[Dataset entries]
- - - - -
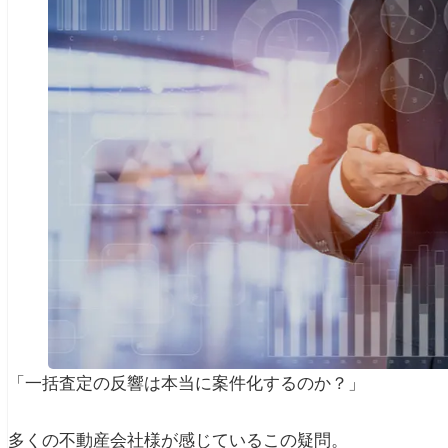
「一括査定の反響は本当に案件化するのか？」
多くの不動産会社様が感じているこの疑問。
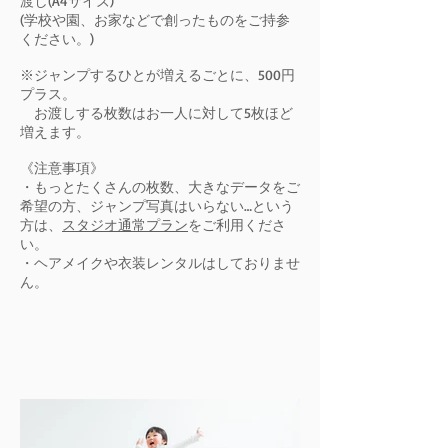
渡し(A4サイズ)
(学校や園、お家などで創ったものをご持参
ください。)
※ジャンプするひとが増えるごとに、500円
プラス。
お渡しする枚数はお一人に対して5枚ほど
増えます。
《注意事項》
・もっとたくさんの枚数、大きなデータをご
希望の方、ジャンプ写真はいらない…という
方は、
スタジオ通常プラン
をご利用くださ
い。
・ヘアメイクや衣装レンタルはしておりませ
ん。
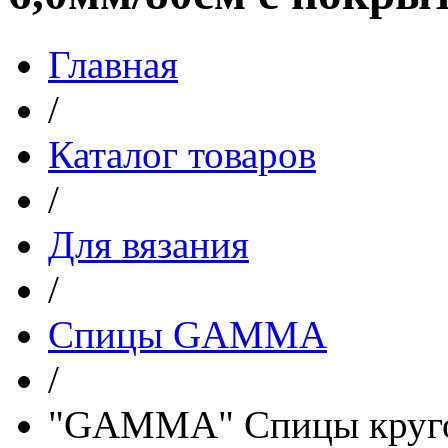
Главная
/
Каталог товаров
/
Для вязания
/
Спицы GAMMA
/
"GAMMA" Спицы круго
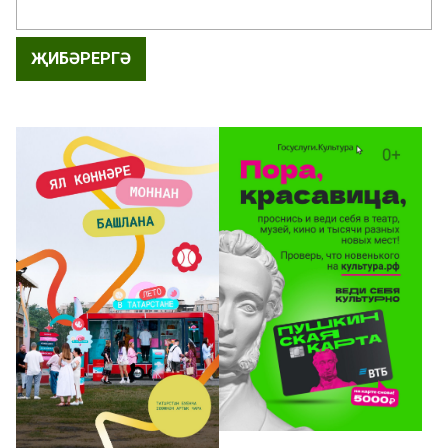
ҖИБӘРЕРГӘ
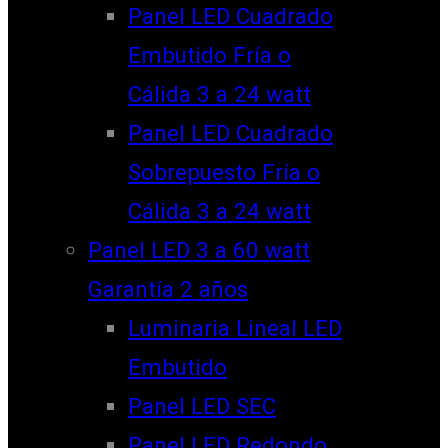
Panel LED Cuadrado
Embutido Fría o
Cálida 3 a 24 watt
Panel LED Cuadrado
Sobrepuesto Fría o
Cálida 3 a 24 watt
Panel LED 3 a 60 watt
Garantía 2 años
Luminaria Lineal LED
Embutido
Panel LED SEC
Panel LED Redondo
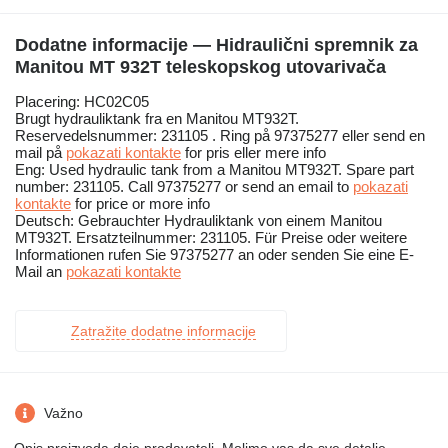
Dodatne informacije — Hidraulični spremnik za
Manitou MT 932T teleskopskog utovarivačа
Placering: HC02C05
Brugt hydrauliktank fra en Manitou MT932T.
Reservedelsnummer: 231105 . Ring på 97375277 eller send en
mail på
pokazati kontakte
for pris eller mere info
Eng: Used hydraulic tank from a Manitou MT932T. Spare part
number: 231105. Call 97375277 or send an email to
pokazati
kontakte
for price or more info
Deutsch: Gebrauchter Hydrauliktank von einem Manitou
MT932T. Ersatzteilnummer: 231105. Für Preise oder weitere
Informationen rufen Sie 97375277 an oder senden Sie eine E-
Mail an
pokazati kontakte
Zatražite dodatne informacije
Važno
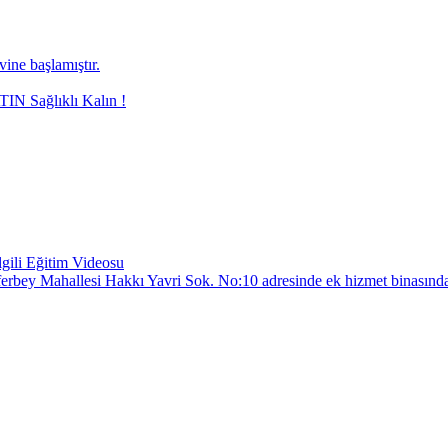
ne başlamıştır.
N Sağlıklı Kalın !
gili Eğitim Videosu
Züferbey Mahallesi Hakkı Yavri Sok. No:10 adresinde ek hizmet binasında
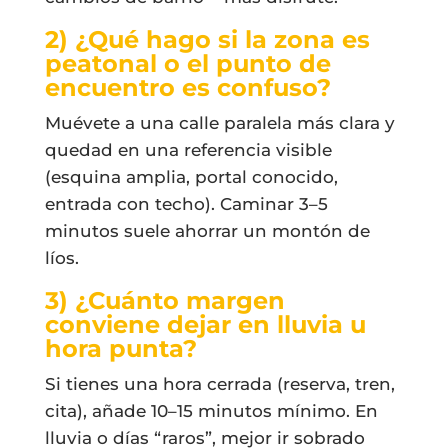
2) ¿Qué hago si la zona es
peatonal o el punto de
encuentro es confuso?
Muévete a una calle paralela más clara y
quedad en una referencia visible
(esquina amplia, portal conocido,
entrada con techo). Caminar 3–5
minutos suele ahorrar un montón de
líos.
3) ¿Cuánto margen
conviene dejar en lluvia u
hora punta?
Si tienes una hora cerrada (reserva, tren,
cita), añade 10–15 minutos mínimo. En
lluvia o días “raros”, mejor ir sobrado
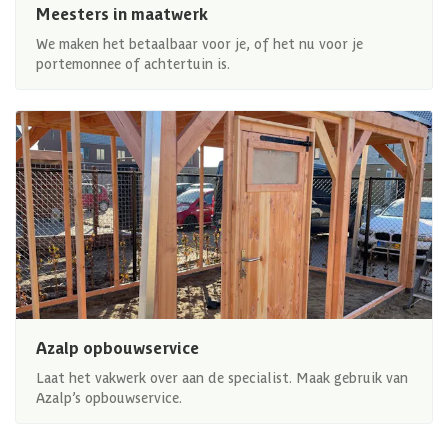
Meesters in maatwerk
We maken het betaalbaar voor je, of het nu voor je
portemonnee of achtertuin is.
Azalp opbouwservice
Laat het vakwerk over aan de specialist. Maak gebruik van
Azalp’s opbouwservice.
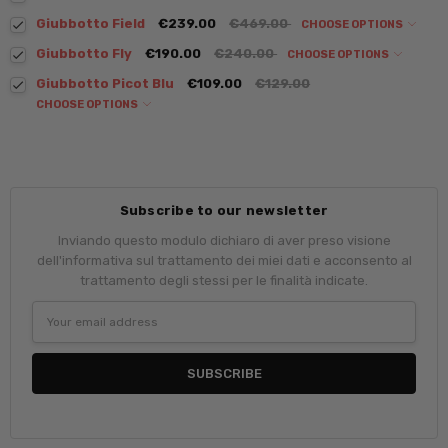
Giubbotto Field
€239.00
€469.00
CHOOSE OPTIONS
Giubbotto Fly
€190.00
€240.00
CHOOSE OPTIONS
Giubbotto Picot Blu
€109.00
€129.00
CHOOSE OPTIONS
Subscribe to our newsletter
Inviando questo modulo dichiaro di aver preso visione
dell'informativa sul trattamento dei miei dati e acconsento al
trattamento degli stessi per le finalità indicate.
Email
Address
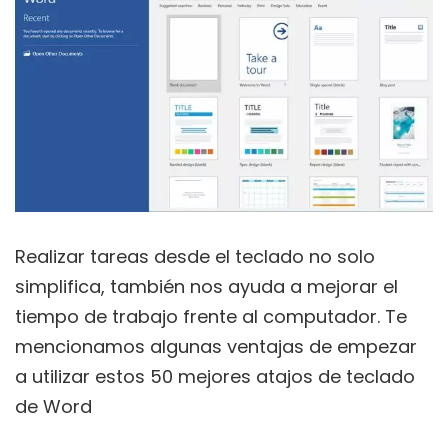
Realizar tareas desde el teclado no solo
simplifica, también nos ayuda a mejorar el
tiempo de trabajo frente al computador. Te
mencionamos algunas ventajas de empezar
a utilizar estos 50 mejores atajos de teclado
de Word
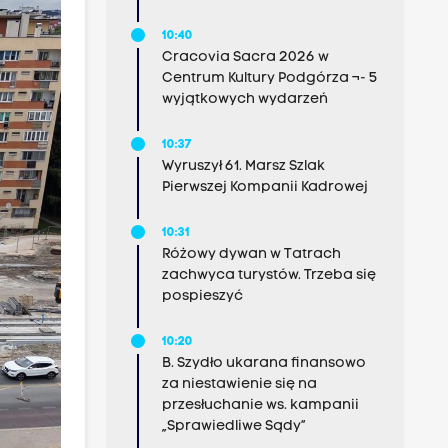
10:40
Cracovia Sacra 2026 w
Centrum Kultury Podgórza ¬- 5
wyjątkowych wydarzeń
10:37
Wyruszył 61. Marsz Szlak
Pierwszej Kompanii Kadrowej
10:31
Różowy dywan w Tatrach
zachwyca turystów. Trzeba się
pospieszyć
10:20
B. Szydło ukarana finansowo
za niestawienie się na
przesłuchanie ws. kampanii
„Sprawiedliwe Sądy”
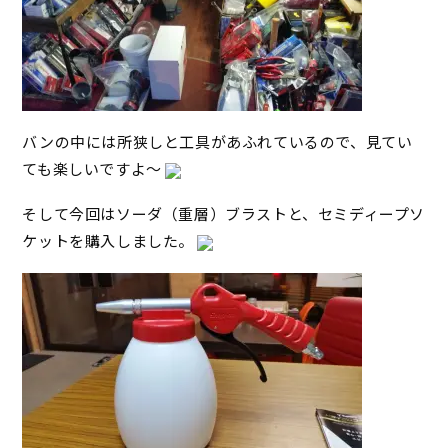
バンの中には所狭しと工具があふれているので、見てい
ても楽しいですよ～
そして今回はソーダ（重層）ブラストと、セミディープソ
ケットを購入しました。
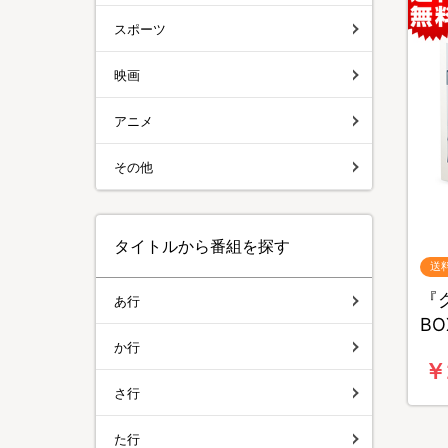
スポーツ
映画
アニメ
その他
タイトルから番組を探す
送
『グ
あ行
B
か行
￥
さ行
た行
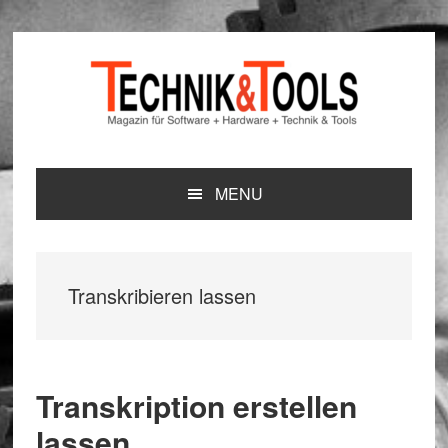
Zur
Zum
Zur
Hauptnavigation
Inhalt
Seitenspalte
springen
springen
springen
MENU
Transkribieren lassen
Transkription erstellen
lassen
- - - - -
Copy out the text of every item above exactly as it appears, line for line. Leave the pictures out of your answer.

「一括査定の反響は本当に案件化するのか？」
多くの不動産会社様が感じているこの疑問。
渡し(A4サイズ)
(学校や園、お家などで創ったものをご持参
ください。)
※ジャンプするひとが増えるごとに、500円
プラス。
お渡しする枚数はお一人に対して5枚ほど
増えます。
《注意事項》
・もっとたくさんの枚数、大きなデータをご
希望の方、ジャンプ写真はいらない…という
方は、
スタジオ通常プラン
をご利用くださ
い。
・ヘアメイクや衣装レンタルはしておりませ
ん。
Главная
/
Каталог товаров
/
Для вязания
/
Спицы GAMMA
/
"GAMMA" Спицы круго
ҖИБӘРЕРГӘ
Panel LED Cuadrado
Embutido Fría o
Cálida 3 a 24 watt
Panel LED Cuadrado
Sobrepuesto Fría o
Cálida 3 a 24 watt
Panel LED 3 a 60 watt
Garantía 2 años
Luminaria Lineal LED
Embutido
Panel LED SEC
Panel LED Redondo
Dodatne informacije — Hidraulični spremnik za
Manitou MT 932T teleskopskog utovarivačа
Placering: HC02C05
Brugt hydrauliktank fra en Manitou MT932T.
Reservedelsnummer: 231105 . Ring på 97375277 eller send en
mail på
pokazati kontakte
for pris eller mere info
Eng: Used hydraulic tank from a Manitou MT932T. Spare part
number: 231105. Call 97375277 or send an email to
pokazati
kontakte
for price or more info
Deutsch: Gebrauchter Hydrauliktank von einem Manitou
MT932T. Ersatzteilnummer: 231105. Für Preise oder weitere
Informationen rufen Sie 97375277 an oder senden Sie eine E-
Mail an
pokazati kontakte
Zatražite dodatne informacije
Važno
ne başlamıştır.
N Sağlıklı Kalın !
gili Eğitim Videosu
Züferbey Mahallesi Hakkı Yavri Sok. No:10 adresinde ek hizmet binasında
2) ¿Qué hago si la zona es
peatonal o el punto de
encuentro es confuso?
Muévete a una calle paralela más clara y
quedad en una referencia visible
(esquina amplia, portal conocido,
entrada con techo). Caminar 3–5
minutos suele ahorrar un montón de
líos.
3) ¿Cuánto margen
conviene dejar en lluvia u
hora punta?
Si tienes una hora cerrada (reserva, tren,
cita), añade 10–15 minutos mínimo. En
lluvia o días “raros”, mejor ir sobrado
Meesters in maatwerk
We maken het betaalbaar voor je, of het nu voor je
portemonnee of achtertuin is.
Azalp opbouwservice
Laat het vakwerk over aan de specialist. Maak gebruik van
Azalp’s opbouwservice.
Giubbotto Field
€239.00
€469.00
CHOOSE OPTIONS
Giubbotto Fly
€190.00
€240.00
CHOOSE OPTIONS
Giubbotto Picot Blu
€109.00
€129.00
CHOOSE OPTIONS
Subscribe to our newsletter
Inviando questo modulo dichiaro di aver preso visione
dell'informativa sul trattamento dei miei dati e acconsento al
trattamento degli stessi per le finalità indicate.
Email
Address
Realizar tareas desde el teclado no solo
simplifica, también nos ayuda a mejorar el
tiempo de trabajo frente al computador. Te
mencionamos algunas ventajas de empezar
a utilizar estos 50 mejores atajos de teclado
de Word
10:40
Cracovia Sacra 2026 w
Centrum Kultury Podgórza ¬- 5
wyjątkowych wydarzeń
10:37
Wyruszył 61. Marsz Szlak
Pierwszej Kompanii Kadrowej
10:31
Różowy dywan w Tatrach
zachwyca turystów. Trzeba się
pospieszyć
10:20
B. Szydło ukarana finansowo
za niestawienie się na
przesłuchanie ws. kampanii
„Sprawiedliwe Sądy”
バンの中には所狭しと工具があふれているので、見てい
ても楽しいですよ～
そして今回はソーダ（重層）ブラストと、セミディープソ
ケットを購入しました。
スポーツ
映画
アニメ
その他
タイトルから番組を探す
送
『グ
あ行
B
か行
￥
さ行
た行
Zur
Zum
Zur
Hauptnavigation
Inhalt
Seitenspalte
springen
springen
springen
MENU
Transkribieren lassen
Transkription erstellen
lassen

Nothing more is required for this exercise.